Chuck was instrumental in constructing the Broadwater County Rodeo Grounds in Townsend. He proudly maintains the roping chutes and keeps them in good working condition. Chuck participated in parent-child roping as well as team roping with his wife and fellow cowboys.

Chuck belongs to the Masons and is Past Master of Valley Lodge #21. He was a member of the Broadwater County School Board for twenty years and it was during these years that he presented his children with their high school diplomas. He is a forty-year member of the rural Broadwater County Fire Department and served as battalion chief for ten years. He was a board member of the U.S. Farm Service Agency and is currently president of the Broadwater County Farm Bureau.

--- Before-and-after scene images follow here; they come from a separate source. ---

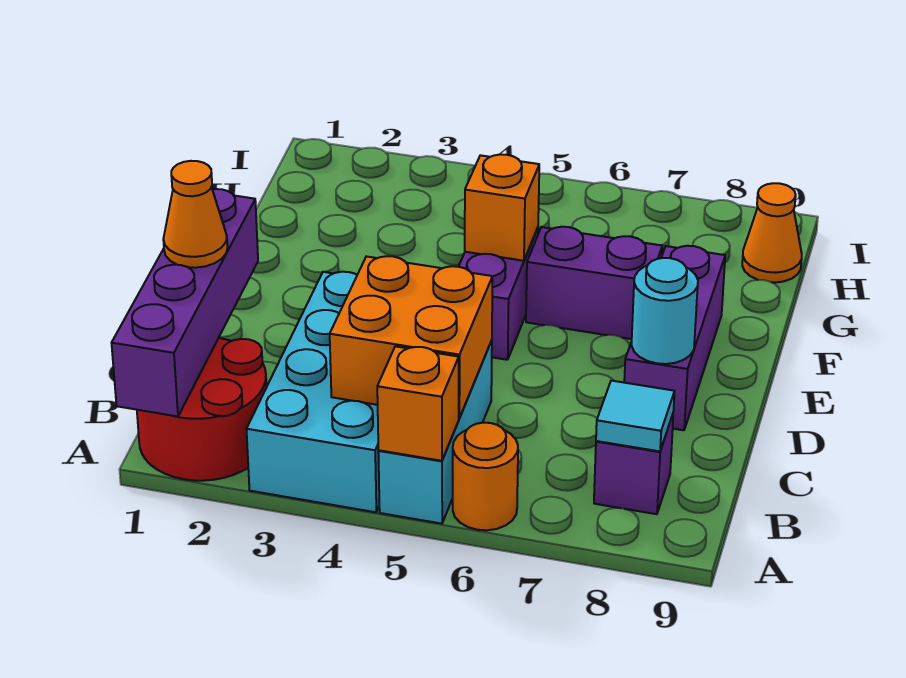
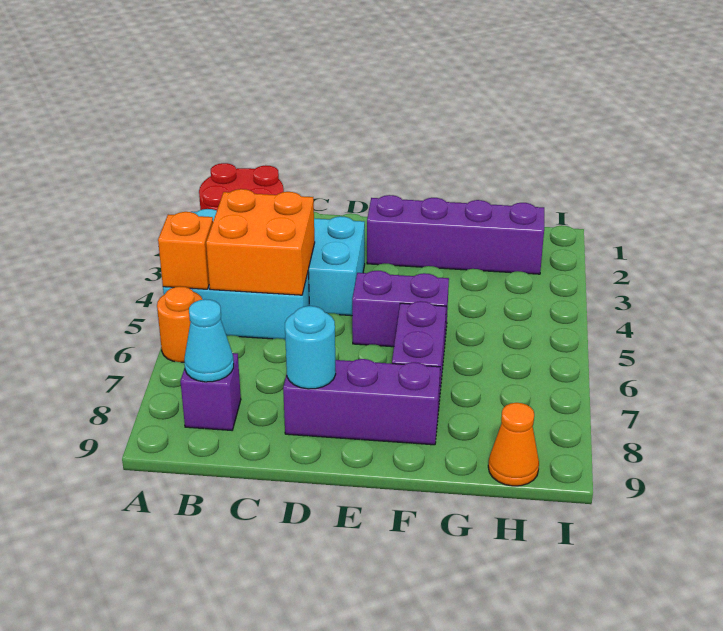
purple 1x4 brick [112,189,258,416] -> purple 1x4 brick moved to [367,195,544,274]
cyan 1x1 tile [596,381,675,451] -> cyan 1x1 cone [184,299,234,382]
orange 1x1 cone [163,161,228,268] -> none
orange 1x1 brick [465,154,539,261] -> none

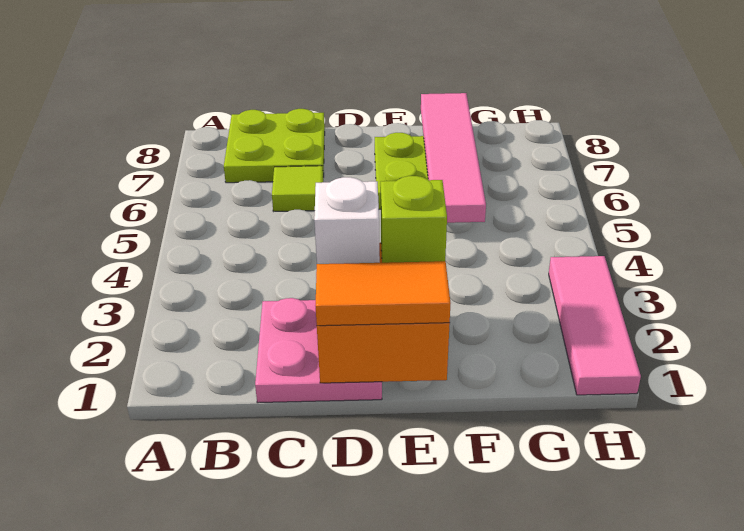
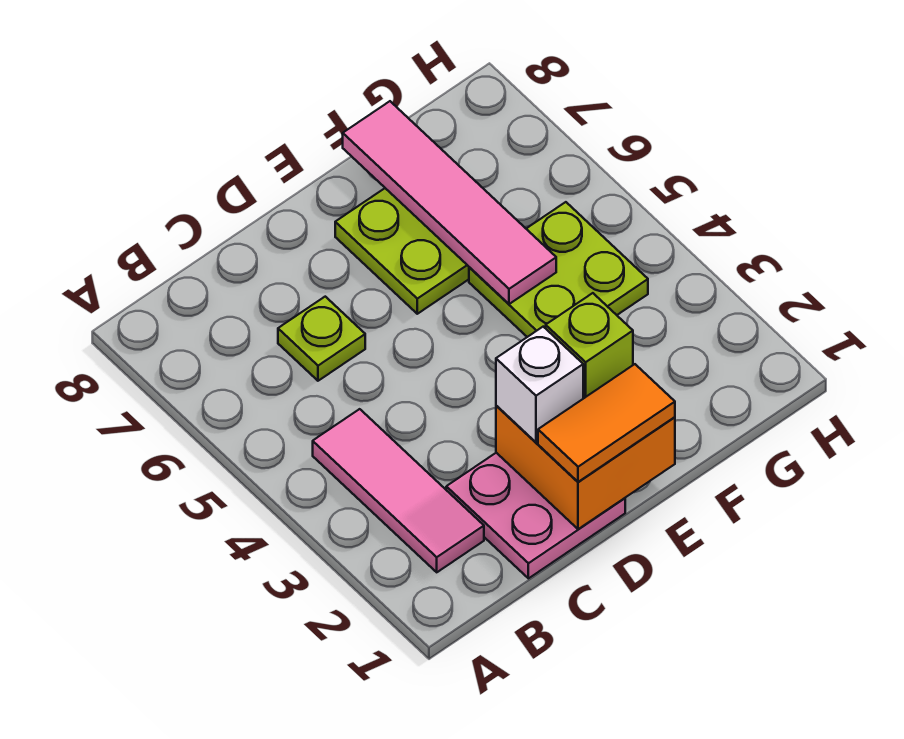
lime 2x2 plate [224,109,325,183] -> lime 2x2 plate moved to [469,202,648,337]
lime 1x1 tile [272,166,323,211] -> lime 1x1 plate [278,297,365,381]
pink 1x3 tile [549,256,641,395] -> pink 1x3 tile moved to [313,409,484,572]

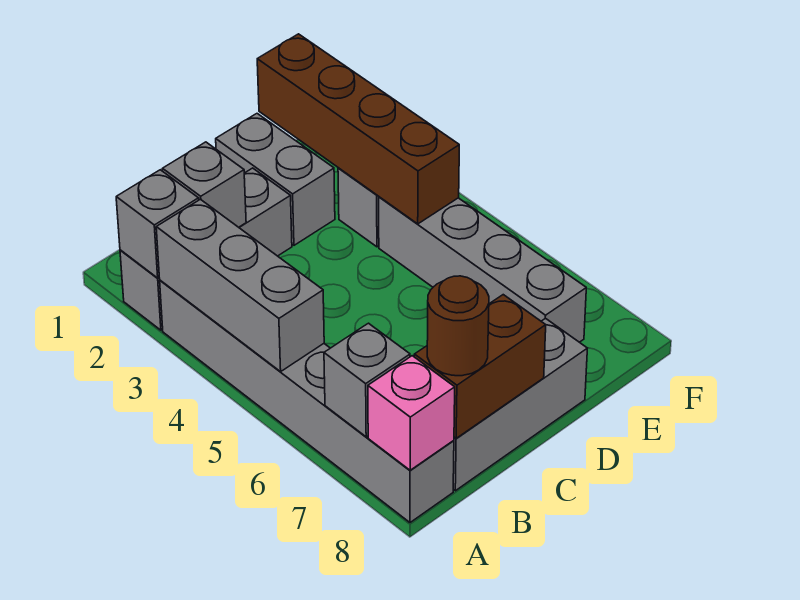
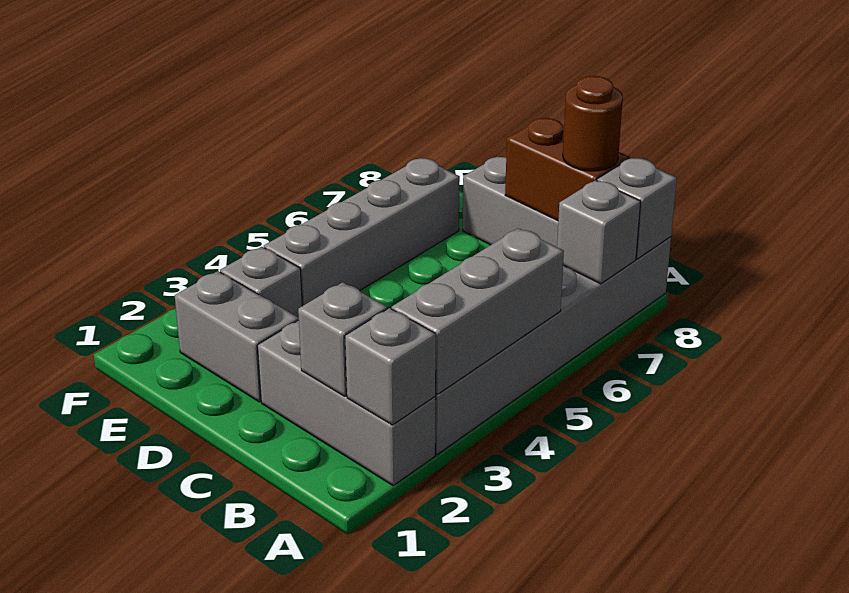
pink 1x1 brick [368,356,455,470] -> grey 1x1 brick [597,158,677,259]
grey 1x2 brick [216,114,335,245] -> grey 1x2 brick turned to [175,271,299,402]
brown 1x4 brick [257,34,459,224] -> none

Chuck has been a deputy brand inspector for forty years and willingly inspects cattle and horses at the drop of a hat.

This cowboy is a gentle and quiet man; carefully weighing his words before sharing his thoughts on a subject. He has instilled the love of his nation and western way of life in his children and grandchildren as well as set an example of being a good neighbor. When seeking out someone to help move cows, write a brand inspection, or engage in a discussion about agriculture look no further than Chuck Plymale.